Because unlike the citizens of Hong Kong, most Americans believe there’s nothing we can do about it. Hong Kong is still birthing its democracy. Getting it right still seems possible, at least to its kids. But as Americans have watched the dominance of big money in politics and society generally grow, they see the chance that we could do anything about it fade. A democracy corrupted by its dependence on the funders of campaigns seems as inevitable in today’s America as death and taxes. We are late in the midlife of our democracy. We have resigned ourselves to all the things that we can’t do anymore.

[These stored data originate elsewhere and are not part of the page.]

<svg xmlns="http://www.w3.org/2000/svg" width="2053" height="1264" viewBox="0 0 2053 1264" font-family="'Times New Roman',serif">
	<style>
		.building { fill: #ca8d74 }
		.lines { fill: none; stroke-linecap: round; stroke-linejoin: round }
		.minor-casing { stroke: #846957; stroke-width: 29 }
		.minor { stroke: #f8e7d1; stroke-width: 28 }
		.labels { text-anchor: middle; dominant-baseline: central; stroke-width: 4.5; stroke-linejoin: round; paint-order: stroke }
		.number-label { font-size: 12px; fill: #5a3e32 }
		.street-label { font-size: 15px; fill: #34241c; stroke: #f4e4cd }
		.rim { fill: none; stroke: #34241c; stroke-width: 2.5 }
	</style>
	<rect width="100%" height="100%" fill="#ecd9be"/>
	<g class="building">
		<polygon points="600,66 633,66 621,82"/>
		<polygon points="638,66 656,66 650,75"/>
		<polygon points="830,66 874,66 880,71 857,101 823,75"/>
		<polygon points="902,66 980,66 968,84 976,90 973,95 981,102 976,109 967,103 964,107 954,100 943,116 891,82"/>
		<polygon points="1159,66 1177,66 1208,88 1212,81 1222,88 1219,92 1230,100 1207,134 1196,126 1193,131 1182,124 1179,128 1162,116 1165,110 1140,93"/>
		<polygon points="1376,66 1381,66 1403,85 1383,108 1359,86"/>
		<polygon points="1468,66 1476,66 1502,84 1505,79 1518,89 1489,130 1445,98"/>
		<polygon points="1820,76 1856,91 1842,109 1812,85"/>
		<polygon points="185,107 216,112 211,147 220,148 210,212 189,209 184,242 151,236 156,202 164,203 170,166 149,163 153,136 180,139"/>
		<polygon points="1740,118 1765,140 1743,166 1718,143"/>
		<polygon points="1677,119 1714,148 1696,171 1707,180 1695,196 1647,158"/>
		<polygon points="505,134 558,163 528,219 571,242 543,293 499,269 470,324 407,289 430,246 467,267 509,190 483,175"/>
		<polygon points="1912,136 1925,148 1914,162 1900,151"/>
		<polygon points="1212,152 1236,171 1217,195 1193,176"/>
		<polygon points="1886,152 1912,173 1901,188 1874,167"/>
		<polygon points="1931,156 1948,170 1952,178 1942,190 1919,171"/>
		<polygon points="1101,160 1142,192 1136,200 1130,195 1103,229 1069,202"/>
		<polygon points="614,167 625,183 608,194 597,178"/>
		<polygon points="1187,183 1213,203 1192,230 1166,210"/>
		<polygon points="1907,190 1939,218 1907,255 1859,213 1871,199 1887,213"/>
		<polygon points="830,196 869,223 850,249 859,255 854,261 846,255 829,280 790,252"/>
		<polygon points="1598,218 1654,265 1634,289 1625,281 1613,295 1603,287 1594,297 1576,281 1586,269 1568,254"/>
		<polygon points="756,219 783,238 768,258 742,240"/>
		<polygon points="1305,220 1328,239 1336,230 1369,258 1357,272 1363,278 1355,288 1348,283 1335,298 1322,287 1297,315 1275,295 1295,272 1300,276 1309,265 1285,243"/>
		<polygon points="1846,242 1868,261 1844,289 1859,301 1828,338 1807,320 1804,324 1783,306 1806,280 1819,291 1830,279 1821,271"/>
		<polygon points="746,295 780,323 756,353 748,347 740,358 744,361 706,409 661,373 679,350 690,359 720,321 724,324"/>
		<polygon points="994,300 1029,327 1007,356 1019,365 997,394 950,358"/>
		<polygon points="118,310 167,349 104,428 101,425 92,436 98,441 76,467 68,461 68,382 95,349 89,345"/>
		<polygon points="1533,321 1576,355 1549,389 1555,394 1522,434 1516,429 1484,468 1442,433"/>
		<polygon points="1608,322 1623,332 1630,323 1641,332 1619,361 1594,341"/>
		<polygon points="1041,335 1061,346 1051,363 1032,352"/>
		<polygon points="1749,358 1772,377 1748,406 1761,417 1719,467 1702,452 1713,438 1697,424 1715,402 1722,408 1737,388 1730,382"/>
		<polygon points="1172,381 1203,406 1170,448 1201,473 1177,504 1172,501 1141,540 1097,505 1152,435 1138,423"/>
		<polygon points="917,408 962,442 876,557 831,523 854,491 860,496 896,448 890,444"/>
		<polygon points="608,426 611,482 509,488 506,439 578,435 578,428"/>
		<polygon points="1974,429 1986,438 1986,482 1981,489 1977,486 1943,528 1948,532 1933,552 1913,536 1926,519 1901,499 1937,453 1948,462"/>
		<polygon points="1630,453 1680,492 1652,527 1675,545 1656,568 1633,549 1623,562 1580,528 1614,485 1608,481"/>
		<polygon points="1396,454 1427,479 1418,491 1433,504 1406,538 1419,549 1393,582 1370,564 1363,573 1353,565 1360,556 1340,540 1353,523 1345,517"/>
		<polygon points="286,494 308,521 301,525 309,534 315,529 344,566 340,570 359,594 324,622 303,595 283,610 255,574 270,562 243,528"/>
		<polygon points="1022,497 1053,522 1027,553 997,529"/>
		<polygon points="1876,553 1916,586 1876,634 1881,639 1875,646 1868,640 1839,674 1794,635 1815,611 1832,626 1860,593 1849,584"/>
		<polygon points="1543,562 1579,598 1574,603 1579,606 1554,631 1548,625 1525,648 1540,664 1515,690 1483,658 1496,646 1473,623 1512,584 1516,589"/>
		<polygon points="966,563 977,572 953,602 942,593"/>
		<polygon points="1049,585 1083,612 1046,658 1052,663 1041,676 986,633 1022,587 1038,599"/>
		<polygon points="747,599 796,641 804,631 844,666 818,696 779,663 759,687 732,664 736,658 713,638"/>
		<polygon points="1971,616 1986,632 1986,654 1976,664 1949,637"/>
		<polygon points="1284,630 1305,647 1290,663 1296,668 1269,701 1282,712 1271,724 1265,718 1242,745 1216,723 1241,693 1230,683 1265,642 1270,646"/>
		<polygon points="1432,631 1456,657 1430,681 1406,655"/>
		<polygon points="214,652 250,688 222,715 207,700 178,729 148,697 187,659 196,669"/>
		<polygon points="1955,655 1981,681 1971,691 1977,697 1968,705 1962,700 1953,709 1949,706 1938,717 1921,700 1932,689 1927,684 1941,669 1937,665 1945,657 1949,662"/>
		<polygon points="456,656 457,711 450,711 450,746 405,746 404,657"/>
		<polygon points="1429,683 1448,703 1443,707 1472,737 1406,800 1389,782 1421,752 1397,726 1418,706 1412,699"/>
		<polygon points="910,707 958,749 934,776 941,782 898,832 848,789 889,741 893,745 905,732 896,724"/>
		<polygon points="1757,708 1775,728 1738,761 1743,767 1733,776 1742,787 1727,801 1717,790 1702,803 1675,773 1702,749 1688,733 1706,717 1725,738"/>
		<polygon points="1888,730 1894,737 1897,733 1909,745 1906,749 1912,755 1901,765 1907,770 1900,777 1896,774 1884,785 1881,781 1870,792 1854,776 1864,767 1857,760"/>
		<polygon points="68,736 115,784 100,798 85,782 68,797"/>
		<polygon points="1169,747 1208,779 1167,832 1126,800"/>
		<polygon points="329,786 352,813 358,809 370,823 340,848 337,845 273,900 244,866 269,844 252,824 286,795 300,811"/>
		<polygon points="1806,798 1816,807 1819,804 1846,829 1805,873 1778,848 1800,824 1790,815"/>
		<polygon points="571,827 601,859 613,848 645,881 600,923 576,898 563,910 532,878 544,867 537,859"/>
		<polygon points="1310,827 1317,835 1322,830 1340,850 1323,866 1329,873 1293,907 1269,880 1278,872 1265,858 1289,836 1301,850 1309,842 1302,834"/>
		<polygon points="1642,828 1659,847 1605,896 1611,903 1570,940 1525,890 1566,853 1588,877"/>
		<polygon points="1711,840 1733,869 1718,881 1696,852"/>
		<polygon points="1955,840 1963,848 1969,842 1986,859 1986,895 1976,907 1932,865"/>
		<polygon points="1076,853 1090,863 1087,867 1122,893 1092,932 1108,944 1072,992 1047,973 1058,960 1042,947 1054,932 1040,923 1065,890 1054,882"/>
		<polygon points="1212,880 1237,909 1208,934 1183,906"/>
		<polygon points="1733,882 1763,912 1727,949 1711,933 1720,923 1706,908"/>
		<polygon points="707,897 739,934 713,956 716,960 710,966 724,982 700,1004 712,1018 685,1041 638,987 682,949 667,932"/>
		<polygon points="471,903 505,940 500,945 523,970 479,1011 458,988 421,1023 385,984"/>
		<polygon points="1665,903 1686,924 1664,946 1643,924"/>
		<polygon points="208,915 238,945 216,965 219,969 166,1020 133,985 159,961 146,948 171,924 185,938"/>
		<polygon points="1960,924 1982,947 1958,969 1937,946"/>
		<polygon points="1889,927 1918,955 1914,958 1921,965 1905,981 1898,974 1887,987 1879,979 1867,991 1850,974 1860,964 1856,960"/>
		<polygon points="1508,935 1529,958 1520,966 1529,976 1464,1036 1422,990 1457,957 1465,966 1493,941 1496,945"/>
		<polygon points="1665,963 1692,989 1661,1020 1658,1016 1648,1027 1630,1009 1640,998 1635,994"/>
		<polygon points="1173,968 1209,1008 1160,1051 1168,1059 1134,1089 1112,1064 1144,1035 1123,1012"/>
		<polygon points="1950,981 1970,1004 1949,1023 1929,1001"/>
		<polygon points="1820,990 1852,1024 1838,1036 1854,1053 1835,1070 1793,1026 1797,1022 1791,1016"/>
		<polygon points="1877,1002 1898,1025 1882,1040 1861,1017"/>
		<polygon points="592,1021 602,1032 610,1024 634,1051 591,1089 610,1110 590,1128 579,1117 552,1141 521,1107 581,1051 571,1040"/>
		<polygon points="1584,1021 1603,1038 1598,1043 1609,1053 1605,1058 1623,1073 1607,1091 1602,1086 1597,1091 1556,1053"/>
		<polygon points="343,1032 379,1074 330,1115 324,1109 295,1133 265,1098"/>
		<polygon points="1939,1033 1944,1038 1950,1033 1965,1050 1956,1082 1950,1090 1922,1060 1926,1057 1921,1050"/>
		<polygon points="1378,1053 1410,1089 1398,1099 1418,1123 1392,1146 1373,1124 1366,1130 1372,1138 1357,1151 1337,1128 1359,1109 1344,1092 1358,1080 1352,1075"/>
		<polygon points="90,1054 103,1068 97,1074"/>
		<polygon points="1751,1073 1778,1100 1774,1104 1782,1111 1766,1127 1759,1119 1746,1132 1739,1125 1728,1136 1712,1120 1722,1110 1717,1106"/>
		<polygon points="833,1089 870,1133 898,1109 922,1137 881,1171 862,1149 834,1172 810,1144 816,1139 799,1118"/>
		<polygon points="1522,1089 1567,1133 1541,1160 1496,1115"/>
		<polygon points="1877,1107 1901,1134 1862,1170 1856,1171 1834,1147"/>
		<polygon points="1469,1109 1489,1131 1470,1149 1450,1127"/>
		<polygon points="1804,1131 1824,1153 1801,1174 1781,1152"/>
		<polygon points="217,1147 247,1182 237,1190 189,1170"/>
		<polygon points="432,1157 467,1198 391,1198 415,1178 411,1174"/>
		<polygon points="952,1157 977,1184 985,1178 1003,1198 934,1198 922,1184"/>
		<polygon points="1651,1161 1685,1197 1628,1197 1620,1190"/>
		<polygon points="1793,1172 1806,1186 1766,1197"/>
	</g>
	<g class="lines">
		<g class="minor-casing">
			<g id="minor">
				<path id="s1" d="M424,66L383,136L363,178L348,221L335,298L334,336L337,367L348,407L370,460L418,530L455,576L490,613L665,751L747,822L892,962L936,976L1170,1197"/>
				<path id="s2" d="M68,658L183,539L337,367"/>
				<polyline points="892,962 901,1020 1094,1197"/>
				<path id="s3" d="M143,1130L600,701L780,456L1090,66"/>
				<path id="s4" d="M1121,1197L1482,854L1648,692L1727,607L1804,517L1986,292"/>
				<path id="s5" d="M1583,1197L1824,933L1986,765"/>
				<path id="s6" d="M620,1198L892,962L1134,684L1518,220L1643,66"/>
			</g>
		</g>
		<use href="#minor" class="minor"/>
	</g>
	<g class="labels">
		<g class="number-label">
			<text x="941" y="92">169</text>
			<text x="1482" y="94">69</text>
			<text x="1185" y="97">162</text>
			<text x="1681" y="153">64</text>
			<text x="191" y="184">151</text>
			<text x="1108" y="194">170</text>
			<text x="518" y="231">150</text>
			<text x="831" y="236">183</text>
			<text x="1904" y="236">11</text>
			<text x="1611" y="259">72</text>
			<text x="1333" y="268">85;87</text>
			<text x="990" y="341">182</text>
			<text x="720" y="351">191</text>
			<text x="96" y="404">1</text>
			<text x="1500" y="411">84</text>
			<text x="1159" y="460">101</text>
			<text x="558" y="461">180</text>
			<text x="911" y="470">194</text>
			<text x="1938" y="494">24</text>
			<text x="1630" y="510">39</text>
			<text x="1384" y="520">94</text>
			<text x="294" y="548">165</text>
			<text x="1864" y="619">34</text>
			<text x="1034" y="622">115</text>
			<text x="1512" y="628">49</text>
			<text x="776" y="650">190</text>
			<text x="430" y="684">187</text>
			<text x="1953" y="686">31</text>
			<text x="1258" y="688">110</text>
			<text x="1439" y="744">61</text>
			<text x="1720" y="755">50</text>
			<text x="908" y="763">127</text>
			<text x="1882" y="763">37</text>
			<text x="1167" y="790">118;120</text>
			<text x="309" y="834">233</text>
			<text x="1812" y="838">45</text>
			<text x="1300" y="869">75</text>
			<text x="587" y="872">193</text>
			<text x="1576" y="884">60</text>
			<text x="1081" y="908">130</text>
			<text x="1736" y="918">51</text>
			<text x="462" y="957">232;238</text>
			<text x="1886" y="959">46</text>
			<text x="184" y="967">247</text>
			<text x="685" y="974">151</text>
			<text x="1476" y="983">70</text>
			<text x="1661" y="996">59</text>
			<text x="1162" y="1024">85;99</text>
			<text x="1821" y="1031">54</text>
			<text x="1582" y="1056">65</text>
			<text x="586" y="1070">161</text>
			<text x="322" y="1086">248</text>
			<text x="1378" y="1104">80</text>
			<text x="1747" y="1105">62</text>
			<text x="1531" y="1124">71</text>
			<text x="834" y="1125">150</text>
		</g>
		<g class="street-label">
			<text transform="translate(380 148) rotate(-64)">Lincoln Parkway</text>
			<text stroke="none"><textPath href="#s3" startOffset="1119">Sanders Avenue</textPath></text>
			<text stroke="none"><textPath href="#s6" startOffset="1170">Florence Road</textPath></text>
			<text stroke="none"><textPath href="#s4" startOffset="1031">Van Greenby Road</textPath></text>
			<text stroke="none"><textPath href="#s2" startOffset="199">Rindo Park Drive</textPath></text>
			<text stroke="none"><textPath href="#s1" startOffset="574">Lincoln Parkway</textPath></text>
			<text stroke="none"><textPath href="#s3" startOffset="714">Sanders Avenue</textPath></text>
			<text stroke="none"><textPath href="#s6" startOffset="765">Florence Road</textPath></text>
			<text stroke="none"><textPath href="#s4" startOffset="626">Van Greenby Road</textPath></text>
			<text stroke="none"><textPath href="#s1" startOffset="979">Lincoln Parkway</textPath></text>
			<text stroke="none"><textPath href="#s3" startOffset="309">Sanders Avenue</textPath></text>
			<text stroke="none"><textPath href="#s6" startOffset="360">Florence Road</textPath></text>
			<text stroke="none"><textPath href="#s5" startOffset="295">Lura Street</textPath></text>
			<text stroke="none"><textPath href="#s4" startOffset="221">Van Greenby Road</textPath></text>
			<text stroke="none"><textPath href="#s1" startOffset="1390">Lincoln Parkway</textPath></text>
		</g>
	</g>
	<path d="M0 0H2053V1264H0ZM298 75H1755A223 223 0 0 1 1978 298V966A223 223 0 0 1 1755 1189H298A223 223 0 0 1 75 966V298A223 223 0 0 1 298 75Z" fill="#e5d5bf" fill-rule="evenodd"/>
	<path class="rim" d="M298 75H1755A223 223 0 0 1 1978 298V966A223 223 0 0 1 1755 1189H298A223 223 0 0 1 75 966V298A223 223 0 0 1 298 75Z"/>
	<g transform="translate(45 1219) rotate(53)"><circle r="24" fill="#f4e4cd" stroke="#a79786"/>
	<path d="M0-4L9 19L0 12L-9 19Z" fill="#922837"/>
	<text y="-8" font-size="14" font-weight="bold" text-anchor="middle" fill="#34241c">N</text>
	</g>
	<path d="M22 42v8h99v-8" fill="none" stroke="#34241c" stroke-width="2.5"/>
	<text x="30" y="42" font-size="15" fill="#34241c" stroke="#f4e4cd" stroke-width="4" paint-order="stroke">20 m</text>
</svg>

And perversely, the most prominent movement currently pressing for reform may actually be contributing to this resignation. The single, outstanding target of the reformers today is the Supreme Court, and the decisions by that court striking down campaign finance regulations. Those decisions are constitutional rulings. They can be reversed only by a new court or a new constitutional amendment. But the barriers to amendment are impossibly high, and justices on the Supreme Court seem to hang around forever. Thus most think the most we can do is to wait them out. Most believe that until that court changes, there’s nothing to be done.
That view is criminally mistaken. It is absolutely clear that with a single statute, America could radically change the way campaigns are funded. A simple majority in Congress could pass a law establishing small-dollar public funding of elections, perfectly constitutional even under the standards of this court, which would fundamentally alter the influence of big money at the first stage of an election. Rather than raising the money candidates need from the tiniest fraction of the 1 percent, small-dollar public funding would give them a chance to raise the money they need from a wide range of Americans. We all would be funding elections, just as we all are supposed to be voting in those elections. The bias in the first stage would be eliminated. And we would give Americans a reason again to believe that the actions of Congress were not driven by the interests of the “economic elite and organized business interests” alone.
This truth led Republican strategist Mark McKinnon and I to launch the MaydayPAC, a super PAC to end all super PACs, by electing a Congress committed to fundamental reform in the way campaigns are funded — by 2016. In 2014, we have selected a small number of races to prove what most in D.C. deny: that if given the chance, Americans, like the citizens of Hong Kong, care enough about the integrity of their government, and would vote for candidates who commit to restoring it. If we can show that in this cycle, then we’ll be back in 2016, with enough resources to win a Congress that would pass fundamental reform in the way campaigns are funded.
We want the same democracy that Hong Kong is protesting for — a representative democracy, representative at every stage of elections.
The key is a plan that seems winnable, because if there’s a fight that seems plausible to succeed, there is endless energy among Americans to join that fight. We want the same democracy that Hong Kong is protesting for — a representative democracy, representative at every stage of elections. If only half the proportionate number of Americans turned out to demand just that, you can be certain that we could get it.
The students of Hong Kong have started a movement. But that movement must now become global. Democracies throughout the world have lost touch with this basic and fundamental principle — that every stage of an election must be unbiased, if the system is to earn the trust of the people. We should join Hong Kong and demand that idea everywhere.